GIVEN TASK = Edit the entries from the start through the line with "scientific name: Chloris radiata" so that each "phylum" reads "division", leaving everything else as it is.

RECORDS PROVIDED =
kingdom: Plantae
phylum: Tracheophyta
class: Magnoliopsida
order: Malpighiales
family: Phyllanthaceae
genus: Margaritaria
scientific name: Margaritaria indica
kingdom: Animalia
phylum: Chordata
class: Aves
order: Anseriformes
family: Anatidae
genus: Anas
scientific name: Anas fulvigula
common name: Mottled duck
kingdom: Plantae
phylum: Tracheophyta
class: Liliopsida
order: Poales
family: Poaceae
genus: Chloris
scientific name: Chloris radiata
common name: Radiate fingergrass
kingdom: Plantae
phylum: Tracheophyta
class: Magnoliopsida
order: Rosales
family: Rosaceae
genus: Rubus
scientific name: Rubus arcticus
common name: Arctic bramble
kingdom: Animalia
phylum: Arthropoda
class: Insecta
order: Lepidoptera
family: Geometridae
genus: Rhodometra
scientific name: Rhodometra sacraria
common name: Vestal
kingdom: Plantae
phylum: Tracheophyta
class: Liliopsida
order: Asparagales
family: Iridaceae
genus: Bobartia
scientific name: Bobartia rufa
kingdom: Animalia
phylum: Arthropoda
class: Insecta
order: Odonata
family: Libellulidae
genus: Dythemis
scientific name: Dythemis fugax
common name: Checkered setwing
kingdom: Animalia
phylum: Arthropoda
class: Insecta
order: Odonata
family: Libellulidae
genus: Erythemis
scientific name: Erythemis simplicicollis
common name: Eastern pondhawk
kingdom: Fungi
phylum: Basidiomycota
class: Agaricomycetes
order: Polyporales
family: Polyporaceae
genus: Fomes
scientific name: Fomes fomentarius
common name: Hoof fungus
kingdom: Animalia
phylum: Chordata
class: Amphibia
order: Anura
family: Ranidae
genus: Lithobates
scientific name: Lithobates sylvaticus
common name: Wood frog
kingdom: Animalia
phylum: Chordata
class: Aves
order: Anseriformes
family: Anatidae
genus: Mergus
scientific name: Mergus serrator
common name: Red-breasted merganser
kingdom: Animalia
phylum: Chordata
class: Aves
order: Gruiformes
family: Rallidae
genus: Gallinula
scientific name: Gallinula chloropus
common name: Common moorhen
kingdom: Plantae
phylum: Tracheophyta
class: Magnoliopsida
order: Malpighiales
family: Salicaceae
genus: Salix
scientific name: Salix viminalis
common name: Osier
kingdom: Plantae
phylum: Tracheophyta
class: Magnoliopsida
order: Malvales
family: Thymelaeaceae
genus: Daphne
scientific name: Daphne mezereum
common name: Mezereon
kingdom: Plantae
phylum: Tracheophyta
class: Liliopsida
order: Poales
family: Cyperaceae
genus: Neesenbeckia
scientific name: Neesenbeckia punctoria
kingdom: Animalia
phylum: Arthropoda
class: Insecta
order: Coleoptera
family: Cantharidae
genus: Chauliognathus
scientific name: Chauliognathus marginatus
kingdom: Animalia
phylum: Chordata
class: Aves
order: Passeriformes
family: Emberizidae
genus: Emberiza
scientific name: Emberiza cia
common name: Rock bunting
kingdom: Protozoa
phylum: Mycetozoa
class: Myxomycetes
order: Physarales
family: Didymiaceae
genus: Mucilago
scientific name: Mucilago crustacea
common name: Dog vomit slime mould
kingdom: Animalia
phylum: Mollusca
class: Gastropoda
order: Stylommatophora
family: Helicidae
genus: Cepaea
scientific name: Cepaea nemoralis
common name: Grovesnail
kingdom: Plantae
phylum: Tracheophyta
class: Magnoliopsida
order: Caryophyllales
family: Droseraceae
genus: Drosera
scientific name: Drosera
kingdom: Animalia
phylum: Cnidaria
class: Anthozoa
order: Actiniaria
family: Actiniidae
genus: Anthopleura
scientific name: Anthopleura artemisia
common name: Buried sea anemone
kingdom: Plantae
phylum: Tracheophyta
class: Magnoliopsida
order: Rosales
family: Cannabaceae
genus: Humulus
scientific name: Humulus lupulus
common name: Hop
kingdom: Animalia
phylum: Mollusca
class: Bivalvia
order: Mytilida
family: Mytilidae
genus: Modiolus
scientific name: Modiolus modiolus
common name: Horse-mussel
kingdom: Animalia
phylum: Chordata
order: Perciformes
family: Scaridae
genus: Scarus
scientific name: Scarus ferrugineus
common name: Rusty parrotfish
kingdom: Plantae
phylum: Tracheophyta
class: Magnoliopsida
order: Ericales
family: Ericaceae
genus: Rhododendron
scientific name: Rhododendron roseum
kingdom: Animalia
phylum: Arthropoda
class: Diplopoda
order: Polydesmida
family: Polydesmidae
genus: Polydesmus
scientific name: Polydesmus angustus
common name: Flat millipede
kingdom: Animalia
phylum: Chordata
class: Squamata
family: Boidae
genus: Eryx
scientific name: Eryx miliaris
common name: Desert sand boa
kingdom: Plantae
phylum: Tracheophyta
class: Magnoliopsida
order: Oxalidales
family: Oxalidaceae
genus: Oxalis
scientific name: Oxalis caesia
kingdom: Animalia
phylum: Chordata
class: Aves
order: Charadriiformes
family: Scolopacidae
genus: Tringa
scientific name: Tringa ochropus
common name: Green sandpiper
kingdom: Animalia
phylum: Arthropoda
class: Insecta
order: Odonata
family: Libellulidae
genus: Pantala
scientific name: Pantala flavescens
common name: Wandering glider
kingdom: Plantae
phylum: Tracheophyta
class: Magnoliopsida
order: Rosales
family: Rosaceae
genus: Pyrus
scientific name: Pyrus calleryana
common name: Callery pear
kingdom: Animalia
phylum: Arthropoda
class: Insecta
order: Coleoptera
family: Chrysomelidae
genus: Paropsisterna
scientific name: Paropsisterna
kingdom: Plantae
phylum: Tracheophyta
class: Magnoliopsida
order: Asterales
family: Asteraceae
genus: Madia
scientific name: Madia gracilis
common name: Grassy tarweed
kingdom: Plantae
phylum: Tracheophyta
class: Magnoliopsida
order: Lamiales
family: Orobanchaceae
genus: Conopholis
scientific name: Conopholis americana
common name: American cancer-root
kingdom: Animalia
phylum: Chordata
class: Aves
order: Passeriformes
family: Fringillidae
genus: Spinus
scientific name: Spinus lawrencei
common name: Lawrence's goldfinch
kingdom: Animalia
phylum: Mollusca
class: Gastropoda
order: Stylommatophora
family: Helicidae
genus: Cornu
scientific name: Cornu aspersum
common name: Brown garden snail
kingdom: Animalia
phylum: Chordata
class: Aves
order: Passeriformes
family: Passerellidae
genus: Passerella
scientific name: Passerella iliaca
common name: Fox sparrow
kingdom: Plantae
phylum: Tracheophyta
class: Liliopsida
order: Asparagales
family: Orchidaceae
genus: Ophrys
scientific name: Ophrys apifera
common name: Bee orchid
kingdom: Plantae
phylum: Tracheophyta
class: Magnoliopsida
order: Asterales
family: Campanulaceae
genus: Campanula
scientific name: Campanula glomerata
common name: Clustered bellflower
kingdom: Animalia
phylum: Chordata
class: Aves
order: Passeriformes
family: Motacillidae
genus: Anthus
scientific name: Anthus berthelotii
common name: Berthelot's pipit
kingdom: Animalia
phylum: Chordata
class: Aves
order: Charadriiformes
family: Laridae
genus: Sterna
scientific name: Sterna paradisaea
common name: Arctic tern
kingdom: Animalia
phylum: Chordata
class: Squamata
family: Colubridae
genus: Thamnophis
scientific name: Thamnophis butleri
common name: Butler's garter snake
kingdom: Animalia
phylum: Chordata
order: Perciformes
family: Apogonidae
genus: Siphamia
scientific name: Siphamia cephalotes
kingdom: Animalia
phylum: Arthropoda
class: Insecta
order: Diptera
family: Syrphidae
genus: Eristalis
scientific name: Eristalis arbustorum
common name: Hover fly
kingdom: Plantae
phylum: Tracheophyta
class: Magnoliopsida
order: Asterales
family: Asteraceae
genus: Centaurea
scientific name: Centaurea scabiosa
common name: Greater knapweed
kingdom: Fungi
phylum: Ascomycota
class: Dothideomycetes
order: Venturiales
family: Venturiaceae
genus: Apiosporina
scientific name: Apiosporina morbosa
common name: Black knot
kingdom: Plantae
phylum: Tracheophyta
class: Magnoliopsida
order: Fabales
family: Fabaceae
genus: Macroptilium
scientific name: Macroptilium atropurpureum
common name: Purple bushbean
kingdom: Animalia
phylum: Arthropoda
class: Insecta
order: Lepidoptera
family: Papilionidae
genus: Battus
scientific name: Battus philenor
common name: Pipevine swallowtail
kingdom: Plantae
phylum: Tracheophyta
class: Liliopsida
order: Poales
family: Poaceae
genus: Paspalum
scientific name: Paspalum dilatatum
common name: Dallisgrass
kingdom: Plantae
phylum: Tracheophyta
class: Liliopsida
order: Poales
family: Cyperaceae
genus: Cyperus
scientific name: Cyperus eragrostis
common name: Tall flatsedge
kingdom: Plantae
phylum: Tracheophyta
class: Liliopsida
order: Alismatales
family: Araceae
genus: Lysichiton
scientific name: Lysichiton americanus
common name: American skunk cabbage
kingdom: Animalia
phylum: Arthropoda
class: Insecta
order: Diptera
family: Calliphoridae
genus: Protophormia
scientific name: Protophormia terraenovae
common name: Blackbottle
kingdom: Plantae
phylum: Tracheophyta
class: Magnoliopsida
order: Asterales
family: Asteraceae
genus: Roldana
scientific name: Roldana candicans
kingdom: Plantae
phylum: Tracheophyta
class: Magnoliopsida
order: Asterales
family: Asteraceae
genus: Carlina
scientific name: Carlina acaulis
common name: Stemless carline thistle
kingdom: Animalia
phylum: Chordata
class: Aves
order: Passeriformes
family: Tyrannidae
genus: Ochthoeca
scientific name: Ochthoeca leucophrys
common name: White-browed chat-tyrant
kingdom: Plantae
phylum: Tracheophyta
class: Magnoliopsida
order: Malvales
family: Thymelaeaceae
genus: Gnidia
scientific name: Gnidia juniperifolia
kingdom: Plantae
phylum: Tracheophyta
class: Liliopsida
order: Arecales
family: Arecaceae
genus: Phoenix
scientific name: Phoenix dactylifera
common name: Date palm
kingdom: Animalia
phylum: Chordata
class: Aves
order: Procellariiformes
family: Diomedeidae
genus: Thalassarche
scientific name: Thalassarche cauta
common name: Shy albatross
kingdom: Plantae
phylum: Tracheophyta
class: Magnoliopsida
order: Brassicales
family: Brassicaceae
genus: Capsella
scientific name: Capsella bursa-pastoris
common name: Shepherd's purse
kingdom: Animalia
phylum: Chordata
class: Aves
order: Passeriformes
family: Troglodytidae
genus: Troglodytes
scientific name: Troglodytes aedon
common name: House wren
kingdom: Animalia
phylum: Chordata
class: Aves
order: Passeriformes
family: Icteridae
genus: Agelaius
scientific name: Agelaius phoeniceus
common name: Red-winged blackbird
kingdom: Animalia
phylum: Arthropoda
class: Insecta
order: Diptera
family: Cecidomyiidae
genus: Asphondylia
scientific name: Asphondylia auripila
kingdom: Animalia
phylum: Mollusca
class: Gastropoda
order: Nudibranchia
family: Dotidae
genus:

FINAL RESULT =
kingdom: Plantae
division: Tracheophyta
class: Magnoliopsida
order: Malpighiales
family: Phyllanthaceae
genus: Margaritaria
scientific name: Margaritaria indica
kingdom: Animalia
division: Chordata
class: Aves
order: Anseriformes
family: Anatidae
genus: Anas
scientific name: Anas fulvigula
common name: Mottled duck
kingdom: Plantae
division: Tracheophyta
class: Liliopsida
order: Poales
family: Poaceae
genus: Chloris
scientific name: Chloris radiata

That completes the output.